EXERCISE AIM: Switch every "Hutto" in the records below to "Austin", and write out their lines again with nothing else changed and the pictures left out.

DATA RECORDS:
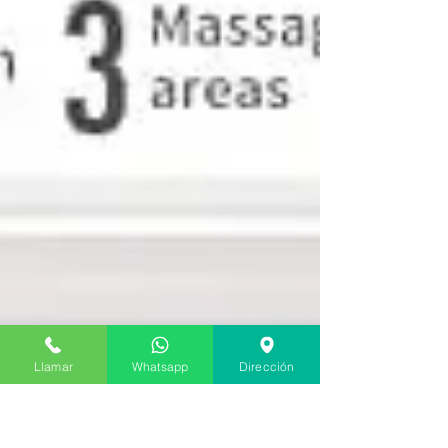
Llamar
Whatsapp
Dirección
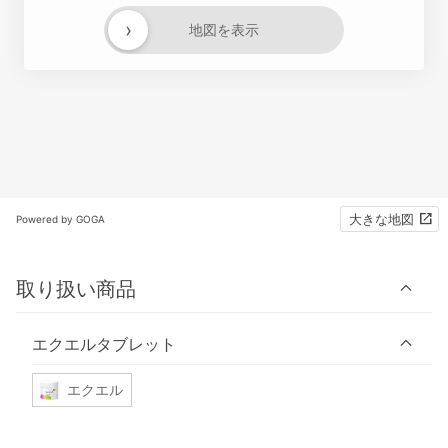
›
地図を表示
大きな地図
Powered by GOGA
取り扱い商品
エクエルタブレット
エクエル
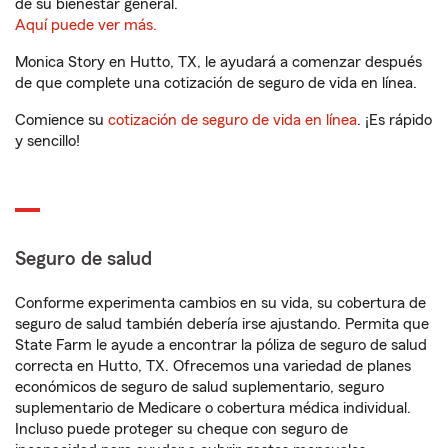
de su bienestar general.
Aquí puede ver más.
Monica Story en Hutto, TX, le ayudará a comenzar después
de que complete una cotización de seguro de vida en línea.
Comience su
cotización de seguro de vida en línea
. ¡Es rápido
y sencillo!
Seguro de salud
Conforme experimenta cambios en su vida, su cobertura de
seguro de salud también debería irse ajustando. Permita que
State Farm le ayude a encontrar la póliza de seguro de salud
correcta en Hutto, TX. Ofrecemos una variedad de planes
económicos de seguro de salud suplementario, seguro
suplementario de Medicare o cobertura médica individual.
Incluso puede proteger su cheque con seguro de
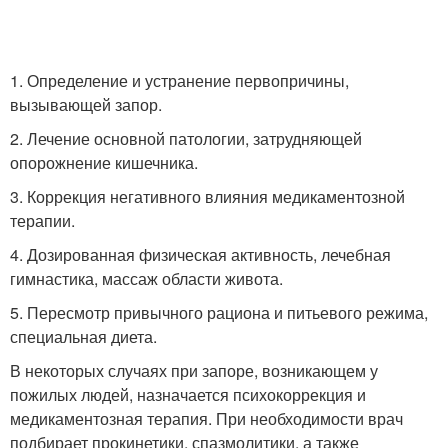
1. Определение и устранение первопричины,
вызывающей запор.
2. Лечение основной патологии, затрудняющей
опорожнение кишечника.
3. Коррекция негативного влияния медикаментозной
терапии.
4. Дозированная физическая активность, лечебная
гимнастика, массаж области живота.
5. Пересмотр привычного рациона и питьевого режима,
специальная диета.
В некоторых случаях при запоре, возникающем у
пожилых людей, назначается психокоррекция и
медикаментозная терапия. При необходимости врач
подбирает прокинетики, спазмолитики, а также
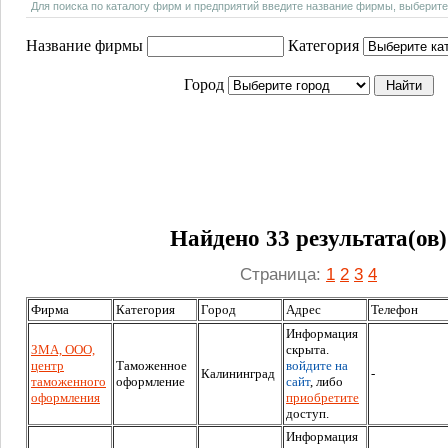
Для поиска по каталогу фирм и предприятий введите название фирмы, выберите
Название фирмы
Категория
Город
Найдено 33 результата(ов)
Страница:
1
2
3
4
Фирма
Категория
Город
Адрес
Телефон
Информация
ЗМА, ООО,
скрыта.
центр
Таможенное
войдите на
Калининград
-
таможенного
оформление
сайт
, либо
оформления
приобретите
доступ.
Информация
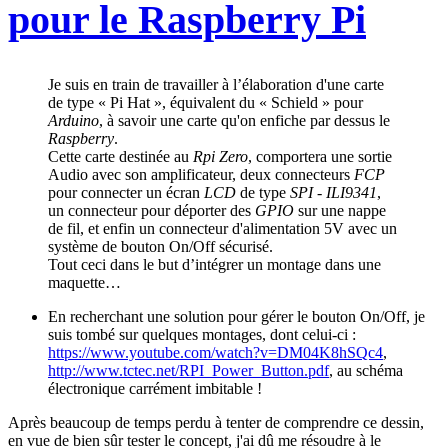
pour le Raspberry Pi
Je suis en train de travailler à l’élaboration d'une carte
de type « Pi Hat », équivalent du « Schield » pour
Arduino
, à savoir une carte qu'on enfiche par dessus le
Raspberry
.
Cette carte destinée au
Rpi Zero
, comportera une sortie
Audio avec son amplificateur, deux connecteurs
FCP
pour connecter un écran
LCD
de type
SPI - ILI9341
,
un connecteur pour déporter des
GPIO
sur une nappe
de fil, et enfin un connecteur d'alimentation 5V avec un
système de bouton On/Off sécurisé.
Tout ceci dans le but d’intégrer un montage dans une
maquette…
En recherchant une solution pour gérer le bouton On/Off, je
suis tombé sur quelques montages, dont celui-ci :
https://www.youtube.com/watch?v=DM04K8hSQc4
,
http://www.tctec.net/RPI_Power_Button.pdf
, au schéma
électronique carrément imbitable !
Après beaucoup de temps perdu à tenter de comprendre ce dessin,
en vue de bien sûr tester le concept, j'ai dû me résoudre à le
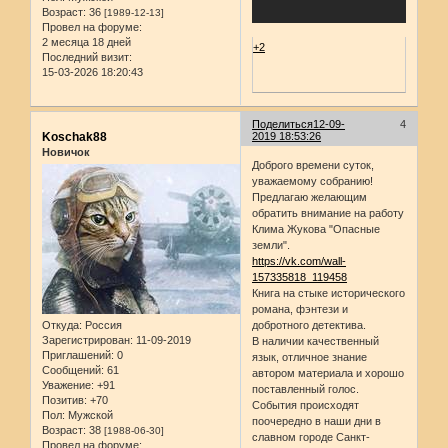
Возраст:
36
[1989-12-13]
Провел на форуме:
2 месяца 18 дней
+2
Последний визит:
15-03-2026 18:20:43
Поделиться
12-09-
4
Koschak88
2019 18:53:26
Новичок
Доброго времени суток,
уважаемому собранию!
Предлагаю желающим
обратить внимание на работу
Клима Жукова "Опасные
земли".
https://vk.com/wall-
157335818_119458
Книга на стыке исторического
романа, фэнтези и
Откуда:
Россия
добротного детектива.
Зарегистрирован
: 11-09-2019
В наличии качественный
Приглашений:
0
язык, отличное знание
Сообщений:
61
автором материала и хорошо
Уважение:
+91
поставленный голос.
Позитив:
+70
События происходят
Пол:
Мужской
поочередно в наши дни в
Возраст:
38
[1988-06-30]
славном городе Санкт-
Провел на форуме:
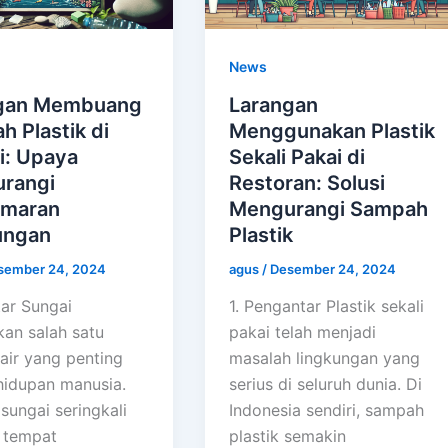
News
gan Membuang
Larangan
 Plastik di
Menggunakan Plastik
i: Upaya
Sekali Pakai di
rangi
Restoran: Solusi
maran
Mengurangi Sampah
ungan
Plastik
sember 24, 2024
agus
/
Desember 24, 2024
ar Sungai
1. Pengantar Plastik sekali
an salah satu
pakai telah menjadi
air yang penting
masalah lingkungan yang
hidupan manusia.
serius di seluruh dunia. Di
sungai seringkali
Indonesia sendiri, sampah
 tempat
plastik semakin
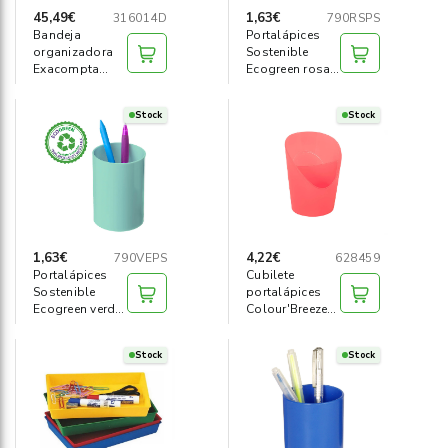
45,49€
1,63€
316014D
790RSPS
Bandeja
Portalápices
organizadora
Sostenible
Exacompta
Ecogreen rosa
Drawinsert p/
pastel
cajón
Stock
Stock
1,63€
4,22€
790VEPS
628459
Portalápices
Cubilete
Sostenible
portalápices
Ecogreen verde
Colour'Breeze
pastel
coral
Stock
Stock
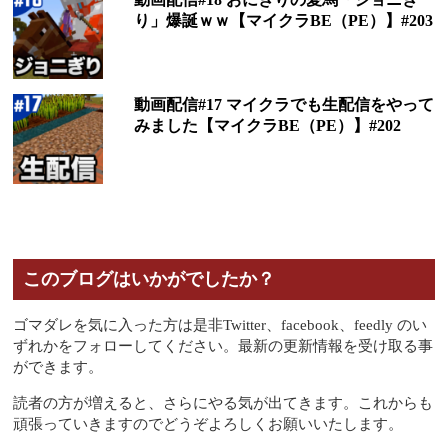
り」爆誕ｗｗ【マイクラBE（PE）】#203
動画配信#17 マイクラでも生配信をやって
みました【マイクラBE（PE）】#202
このブログはいかがでしたか？
ゴマダレを気に入った方は是非Twitter、facebook、feedly のい
ずれかをフォローしてください。最新の更新情報を受け取る事
ができます。
読者の方が増えると、さらにやる気が出てきます。これからも
頑張っていきますのでどうぞよろしくお願いいたします。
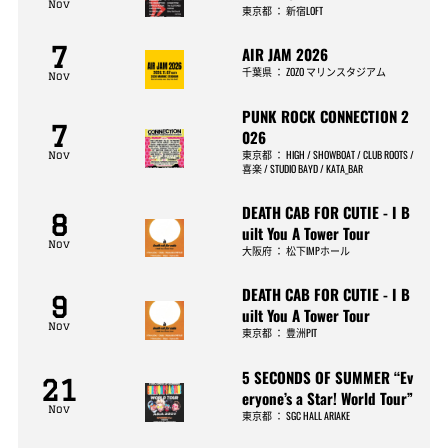
Nov
東京都
：
新宿LOFT
7
AIR JAM 2026
千葉県
：
ZOZO マリンスタジアム
Nov
PUNK ROCK CONNECTION 2
7
026
東京都
：
HIGH / SHOWBOAT / CLUB ROOTS /
Nov
喜楽 / STUDIO BAYD / KATA_BAR
DEATH CAB FOR CUTIE - I B
8
uilt You A Tower Tour
Nov
大阪府
：
松下IMPホール
DEATH CAB FOR CUTIE - I B
9
uilt You A Tower Tour
Nov
東京都
：
豊洲PIT
5 SECONDS OF SUMMER “Ev
21
eryone’s a Star! World Tour”
Nov
東京都
：
SGC HALL ARIAKE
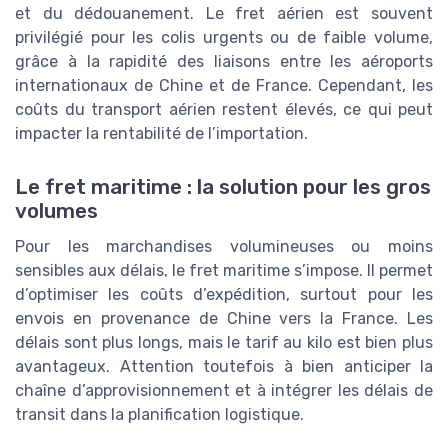
et du dédouanement. Le fret aérien est souvent
privilégié pour les colis urgents ou de faible volume,
grâce à la rapidité des liaisons entre les aéroports
internationaux de Chine et de France. Cependant, les
coûts du transport aérien restent élevés, ce qui peut
impacter la rentabilité de l’importation.
Le fret maritime : la solution pour les gros
volumes
Pour les marchandises volumineuses ou moins
sensibles aux délais, le fret maritime s’impose. Il permet
d’optimiser les coûts d’expédition, surtout pour les
envois en provenance de Chine vers la France. Les
délais sont plus longs, mais le tarif au kilo est bien plus
avantageux. Attention toutefois à bien anticiper la
chaîne d’approvisionnement et à intégrer les délais de
transit dans la planification logistique.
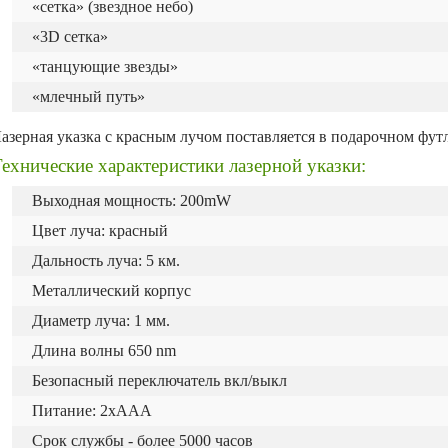
«сетка» (звездное небо)
«3D сетка»
«танцующие звезды»
«млечный путь»
азерная указка с красным лучом поставляется в подарочном футл
ехнические характеристики лазерной указки:
Выходная мощность: 200mW
Цвет луча: красный
Дальность луча: 5 км.
Металлический корпус
Диаметр луча: 1 мм.
Длина волны 650 nm
Безопасный переключатель вкл/выкл
Питание: 2хААА
Срок службы - более 5000 часов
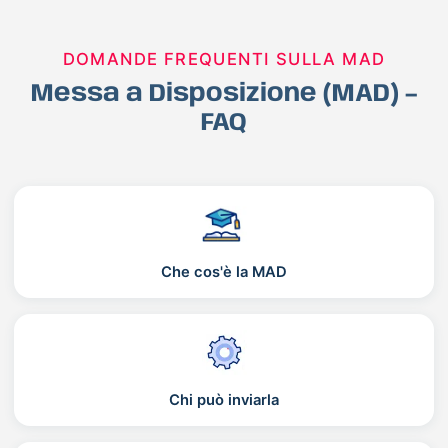
DOMANDE FREQUENTI SULLA MAD
Messa a Disposizione (MAD) –
FAQ
Che cos'è la MAD
Chi può inviarla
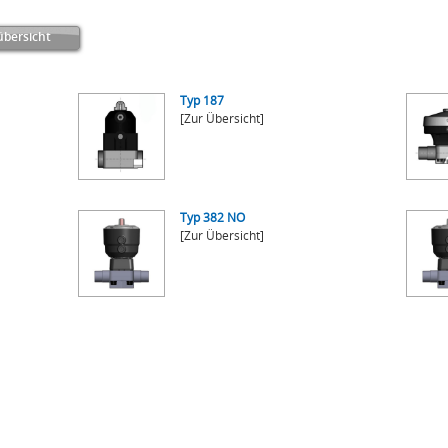
bersicht
Typ 187
[Zur Übersicht]
Typ 382 NO
[Zur Übersicht]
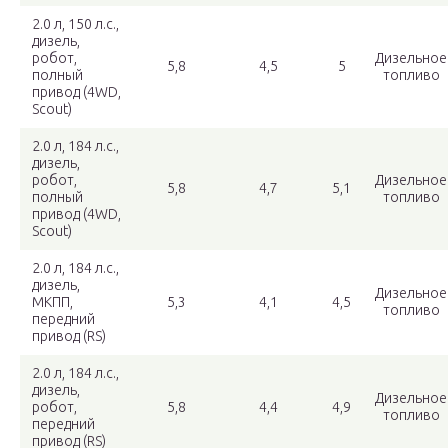
2.0 л, 150 л.с.,
дизель,
робот,
Дизельное
5,8
4,5
5
полный
топливо
привод (4WD,
Scout)
2.0 л, 184 л.с.,
дизель,
робот,
Дизельное
5,8
4,7
5,1
полный
топливо
привод (4WD,
Scout)
2.0 л, 184 л.с.,
дизель,
Дизельное
МКПП,
5,3
4,1
4,5
топливо
передний
привод (RS)
2.0 л, 184 л.с.,
дизель,
Дизельное
робот,
5,8
4,4
4,9
топливо
передний
привод (RS)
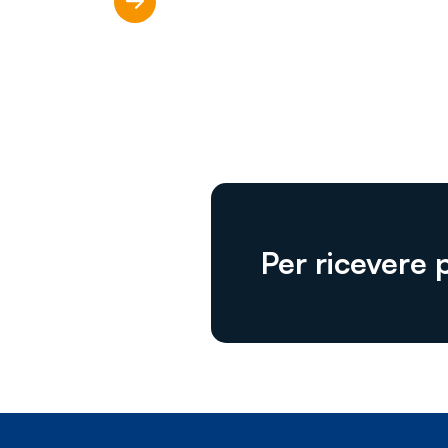
Scopri di più
Per ricevere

EXERCISE SOLUTION:
Llamar
Whatsapp
Dirección
›
地図を表示
大きな地図
Powered by GOGA
取り扱い商品
エクエルタブレット
エクエル
de su bienestar general.
Aquí puede ver más.
Monica Story en Austin, TX, le ayudará a comenzar después
de que complete una cotización de seguro de vida en línea.
Comience su
cotización de seguro de vida en línea
. ¡Es rápido
y sencillo!
Seguro de salud
Conforme experimenta cambios en su vida, su cobertura de
seguro de salud también debería irse ajustando. Permita que
State Farm le ayude a encontrar la póliza de seguro de salud
correcta en Austin, TX. Ofrecemos una variedad de planes
económicos de seguro de salud suplementario, seguro
suplementario de Medicare o cobertura médica individual.
Incluso puede proteger su cheque con seguro de
1. Определение и устранение первопричины,
вызывающей запор.
2. Лечение основной патологии, затрудняющей
опорожнение кишечника.
3. Коррекция негативного влияния медикаментозной
терапии.
4. Дозированная физическая активность, лечебная
гимнастика, массаж области живота.
5. Пересмотр привычного рациона и питьевого режима,
специальная диета.
В некоторых случаях при запоре, возникающем у
пожилых людей, назначается психокоррекция и
медикаментозная терапия. При необходимости врач
подбирает прокинетики, спазмолитики, а также
Для поиска по каталогу фирм и предприятий введите название фирмы, выберите
Название фирмы
Категория
Город
Найдено 33 результата(ов)
Страница:
1
2
3
4
Фирма
Категория
Город
Адрес
Телефон
Информация
ЗМА, ООО,
скрыта.
центр
Таможенное
войдите на
Калининград
-
таможенного
оформление
сайт
, либо
оформления
приобретите
доступ.
Информация
pour le Raspberry Pi
Je suis en train de travailler à l’élaboration d'une carte
de type « Pi Hat », équivalent du « Schield » pour
Arduino
, à savoir une carte qu'on enfiche par dessus le
Raspberry
.
Cette carte destinée au
Rpi Zero
, comportera une sortie
Audio avec son amplificateur, deux connecteurs
FCP
pour connecter un écran
LCD
de type
SPI - ILI9341
,
un connecteur pour déporter des
GPIO
sur une nappe
de fil, et enfin un connecteur d'alimentation 5V avec un
système de bouton On/Off sécurisé.
Tout ceci dans le but d’intégrer un montage dans une
maquette…
En recherchant une solution pour gérer le bouton On/Off, je
suis tombé sur quelques montages, dont celui-ci :
https://www.youtube.com/watch?v=DM04K8hSQc4
,
http://www.tctec.net/RPI_Power_Button.pdf
, au schéma
électronique carrément imbitable !
Après beaucoup de temps perdu à tenter de comprendre ce dessin,
en vue de bien sûr tester le concept, j'ai dû me résoudre à le
Возраст:
36
[1989-12-13]
Провел на форуме:
2 месяца 18 дней
+2
Последний визит:
15-03-2026 18:20:43
Поделиться
12-09-
4
Koschak88
2019 18:53:26
Новичок
Доброго времени суток,
уважаемому собранию!
Предлагаю желающим
обратить внимание на работу
Клима Жукова "Опасные
земли".
https://vk.com/wall-
157335818_119458
Книга на стыке исторического
романа, фэнтези и
Откуда:
Россия
добротного детектива.
Зарегистрирован
: 11-09-2019
В наличии качественный
Приглашений:
0
язык, отличное знание
Сообщений:
61
автором материала и хорошо
Уважение:
+91
поставленный голос.
Позитив:
+70
События происходят
Пол:
Мужской
поочередно в наши дни в
Возраст:
38
[1988-06-30]
славном городе Санкт-
Провел на форуме:
News
gan Membuang
Larangan
 Plastik di
Menggunakan Plastik
i: Upaya
Sekali Pakai di
rangi
Restoran: Solusi
maran
Mengurangi Sampah
ungan
Plastik
sember 24, 2024
agus
/
Desember 24, 2024
ar Sungai
1. Pengantar Plastik sekali
an salah satu
pakai telah menjadi
air yang penting
masalah lingkungan yang
hidupan manusia.
serius di seluruh dunia. Di
sungai seringkali
Indonesia sendiri, sampah
 tempat
plastik semakin
45,49€
1,63€
316014D
790RSPS
Bandeja
Portalápices
organizadora
Sostenible
Exacompta
Ecogreen rosa
Drawinsert p/
pastel
cajón
Stock
Stock
1,63€
4,22€
790VEPS
628459
Portalápices
Cubilete
Sostenible
portalápices
Ecogreen verde
Colour'Breeze
pastel
coral
Stock
Stock
り」爆誕ｗｗ【マイクラBE（PE）】#203
動画配信#17 マイクラでも生配信をやって
みました【マイクラBE（PE）】#202
このブログはいかがでしたか？
ゴマダレを気に入った方は是非Twitter、facebook、feedly のい
ずれかをフォローしてください。最新の更新情報を受け取る事
ができます。
読者の方が増えると、さらにやる気が出てきます。これからも
頑張っていきますのでどうぞよろしくお願いいたします。
Nov
東京都
：
新宿LOFT
7
AIR JAM 2026
千葉県
：
ZOZO マリンスタジアム
Nov
PUNK ROCK CONNECTION 2
7
026
東京都
：
HIGH / SHOWBOAT / CLUB ROOTS /
Nov
喜楽 / STUDIO BAYD / KATA_BAR
DEATH CAB FOR CUTIE - I B
8
uilt You A Tower Tour
Nov
大阪府
：
松下IMPホール
DEATH CAB FOR CUTIE - I B
9
uilt You A Tower Tour
Nov
東京都
：
豊洲PIT
5 SECONDS OF SUMMER “Ev
21
eryone’s a Star! World Tour”
Nov
東京都
：
SGC HALL ARIAKE
et du dédouanement. Le fret aérien est souvent
privilégié pour les colis urgents ou de faible volume,
grâce à la rapidité des liaisons entre les aéroports
internationaux de Chine et de France. Cependant, les
coûts du transport aérien restent élevés, ce qui peut
impacter la rentabilité de l’importation.
Le fret maritime : la solution pour les gros
volumes
Pour les marchandises volumineuses ou moins
sensibles aux délais, le fret maritime s’impose. Il permet
d’optimiser les coûts d’expédition, surtout pour les
envois en provenance de Chine vers la France. Les
délais sont plus longs, mais le tarif au kilo est bien plus
avantageux. Attention toutefois à bien anticiper la
chaîne d’approvisionnement et à intégrer les délais de
transit dans la planification logistique.
«сетка» (звездное небо)
«3D сетка»
«танцующие звезды»
«млечный путь»
азерная указка с красным лучом поставляется в подарочном футл
ехнические характеристики лазерной указки:
Выходная мощность: 200mW
Цвет луча: красный
Дальность луча: 5 км.
Металлический корпус
Диаметр луча: 1 мм.
Длина волны 650 nm
Безопасный переключатель вкл/выкл
Питание: 2хААА
Срок службы - более 5000 часов
DOMANDE FREQUENTI SULLA MAD
Messa a Disposizione (MAD) –
FAQ
Che cos'è la MAD
Chi può inviarla
bersicht
Typ 187
[Zur Übersicht]
Typ 382 NO
[Zur Übersicht]
2.0 л, 150 л.с.,
дизель,
робот,
Дизельное
5,8
4,5
5
полный
топливо
привод (4WD,
Scout)
2.0 л, 184 л.с.,
дизель,
робот,
Дизельное
5,8
4,7
5,1
полный
топливо
привод (4WD,
Scout)
2.0 л, 184 л.с.,
дизель,
Дизельное
МКПП,
5,3
4,1
4,5
топливо
передний
привод (RS)
2.0 л, 184 л.с.,
дизель,
Дизельное
робот,
5,8
4,4
4,9
топливо
передний
привод (RS)
Scopri di più
Per ricevere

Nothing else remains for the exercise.